Nonetheless, this ramped up further the sense of nerves and not knowing, of staring into an abyss, a threatening landscape of obstacles, pitfalls and the whistling wind of what’s now called… jeopardy. What would it be like? How would I cope? Would I, ultimately, manage to finish? Would I die (to be explained later)? Am I too old for this sort of thing? (Plenty of people were happy to assure me yes on that last one.)
But these flippancies are merely the indulgences of an idle mind, as they evaporate the moment you set off, when there are far too many things to be thinking about to waste energy on worry. And too much to enjoy.
We left the main square of Krakow at 4.30 am one morning, just 17 of us, weaving among the revellers from the night before, eventually heading south and west towards the Slovak border. It was the height of summer, so the nights were short and the fields were in harvest. Grapes were gathering on the vine, plums falling to the ground and nectarines ripening as the verges around us turned from green in Slovakia and Slovenia to a parched yellow in Spain, where the Cerberus heatwave was ratcheting down into a lock.
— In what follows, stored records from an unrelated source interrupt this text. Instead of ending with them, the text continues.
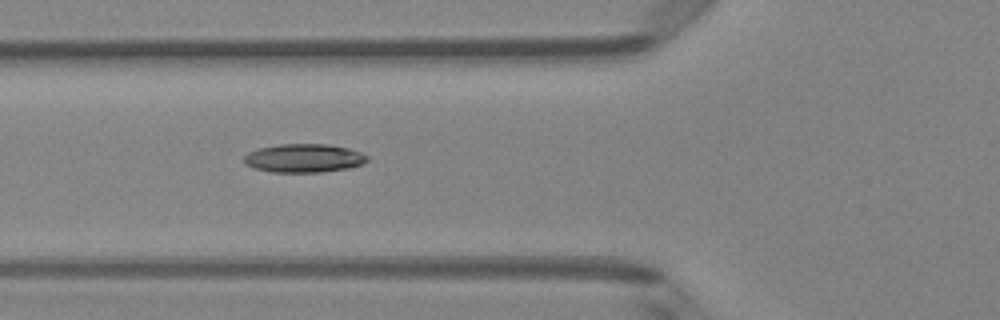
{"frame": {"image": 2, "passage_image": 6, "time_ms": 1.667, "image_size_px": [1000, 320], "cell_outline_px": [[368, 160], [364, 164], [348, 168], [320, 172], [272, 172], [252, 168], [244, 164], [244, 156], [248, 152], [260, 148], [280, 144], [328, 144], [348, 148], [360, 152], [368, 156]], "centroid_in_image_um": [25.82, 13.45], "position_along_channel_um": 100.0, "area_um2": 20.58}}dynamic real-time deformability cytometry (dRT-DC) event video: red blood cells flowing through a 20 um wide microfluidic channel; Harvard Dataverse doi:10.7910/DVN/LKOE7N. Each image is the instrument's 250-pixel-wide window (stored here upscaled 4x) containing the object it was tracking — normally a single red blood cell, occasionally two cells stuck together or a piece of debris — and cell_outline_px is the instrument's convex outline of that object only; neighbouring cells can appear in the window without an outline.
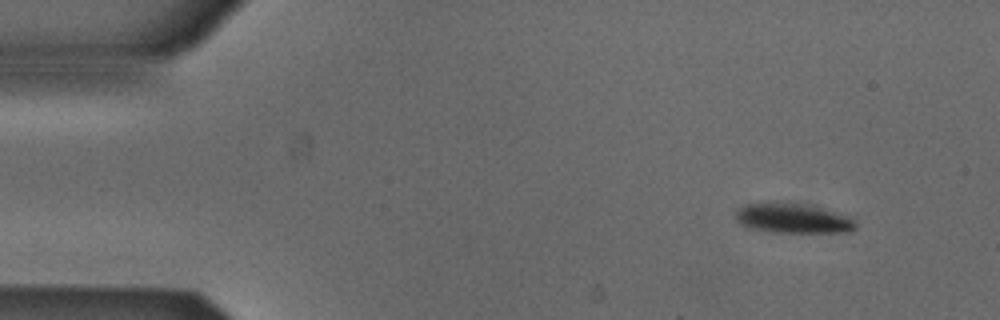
{"species": "Egyptian fruit bat (a non-hibernating species)", "species_latin": "Rousettus aegyptiacus", "temperature_condition": "cold", "stored_images_in_passage": 3, "camera_frame_rate_fps": 3000, "um_per_image_px": 0.085, "animal": {"sex": "male"}, "frame": {"image": 1, "passage_image": 1, "time_ms": 0.0, "image_size_px": [1000, 320], "cell_outline_px": [[856, 228], [848, 232], [772, 232], [748, 228], [740, 224], [736, 220], [736, 212], [744, 204], [764, 200], [776, 200], [824, 208], [852, 216], [856, 224]], "centroid_in_image_um": [67.37, 18.52], "position_along_channel_um": 17.6, "area_um2": 21.5}}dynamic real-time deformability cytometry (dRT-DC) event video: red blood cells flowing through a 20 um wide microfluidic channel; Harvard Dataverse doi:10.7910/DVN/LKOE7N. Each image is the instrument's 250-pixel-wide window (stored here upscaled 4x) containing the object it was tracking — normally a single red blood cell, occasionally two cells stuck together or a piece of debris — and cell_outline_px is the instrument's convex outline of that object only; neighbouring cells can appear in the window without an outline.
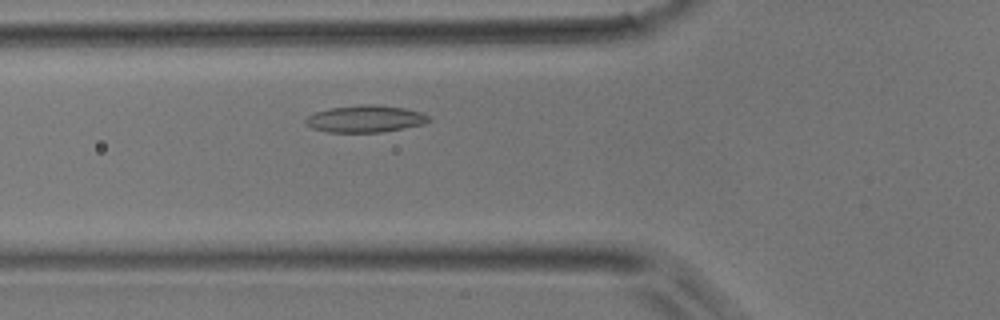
{"species": "common noctule bat (a hibernating species)", "species_latin": "Nyctalus noctula", "temperature_condition": "room temperature", "stored_images_in_passage": 41, "camera_frame_rate_fps": 3000, "um_per_image_px": 0.085, "animal": {"sex": "male", "body_mass_g": 17.9}, "frame": {"image": 1, "passage_image": 10, "time_ms": 3.0, "image_size_px": [1000, 320], "cell_outline_px": [[432, 120], [424, 124], [404, 128], [380, 132], [328, 132], [312, 128], [304, 120], [308, 116], [316, 112], [328, 108], [364, 104], [372, 104], [404, 108], [420, 112], [428, 116]], "centroid_in_image_um": [31.06, 10.1], "position_along_channel_um": 94.7, "area_um2": 19.25}}
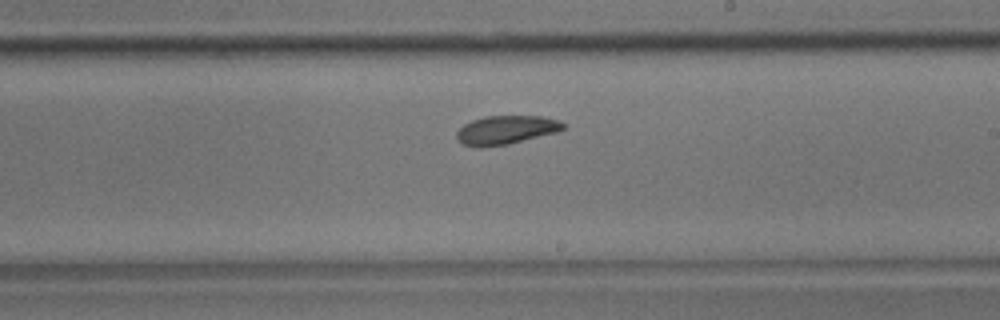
{"frame": {"image": 2, "passage_image": 21, "time_ms": 6.667, "image_size_px": [1000, 320], "cell_outline_px": [[568, 128], [556, 132], [508, 144], [480, 148], [460, 144], [456, 140], [456, 132], [464, 124], [472, 120], [484, 116], [540, 116], [560, 120]], "centroid_in_image_um": [42.98, 11.05], "position_along_channel_um": 246.0, "area_um2": 18.03}}
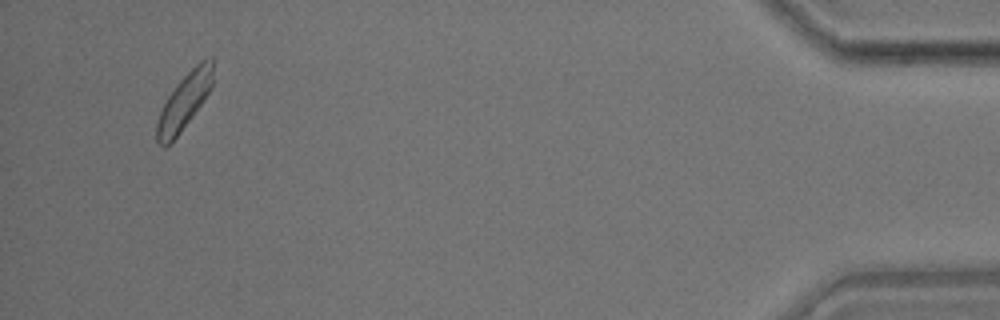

There was nature that we never see from a car, deer skipping away at our silent approach, dragonflies darting in shaded waterways, small mammals sadly crushed by life’s remorseless rubber-driven progress. And insects that hovered... and then for some reason darted across my path at the last moment, often hitting me directly in the face (instead of splodging our windscreens, I guess).
There were the different physical characters of seven European countries: the vast skies of open flatlands of Hungary, rivers to follow and mountains that glared on the horizon in Slovakia and Italy, and at least seven major - Tour-de-France-standard – cols. There were delightful towns and cities – Lubljana, Mantua, Piacenza – lovely walled hilltop towns, gorges, canals and escarpments. There were ice creams in Italy, pain au chocolat in France, and coffee in them all: caffe latte, café au lait and, in Spain, the finest caffeine shot of all, café con leche con hielo, coffee over a block of ice.
Did I make it? Yes, I made it… I took a while, and it became complicated, but I got there, to the sculpture of a tuna that marks Tarifa at the very southern tip of Europe. I was smelly, exhausted, with no sensation remaining in most of my fingers and hands, and a festering backside, and eight kilogrammes lighter, but satisfied… to the core, or possibly to the (spinal) cord, given how basic and physical all this stuff is. Someone described 45 South-West as ‘a handsome challenge, honourably defeated’ - ok, that might have been me - but so it was. And in my case really the only words that fully describe it, with all its complication and endeavour and, after all, advanced age, were … Not Fast, But Far.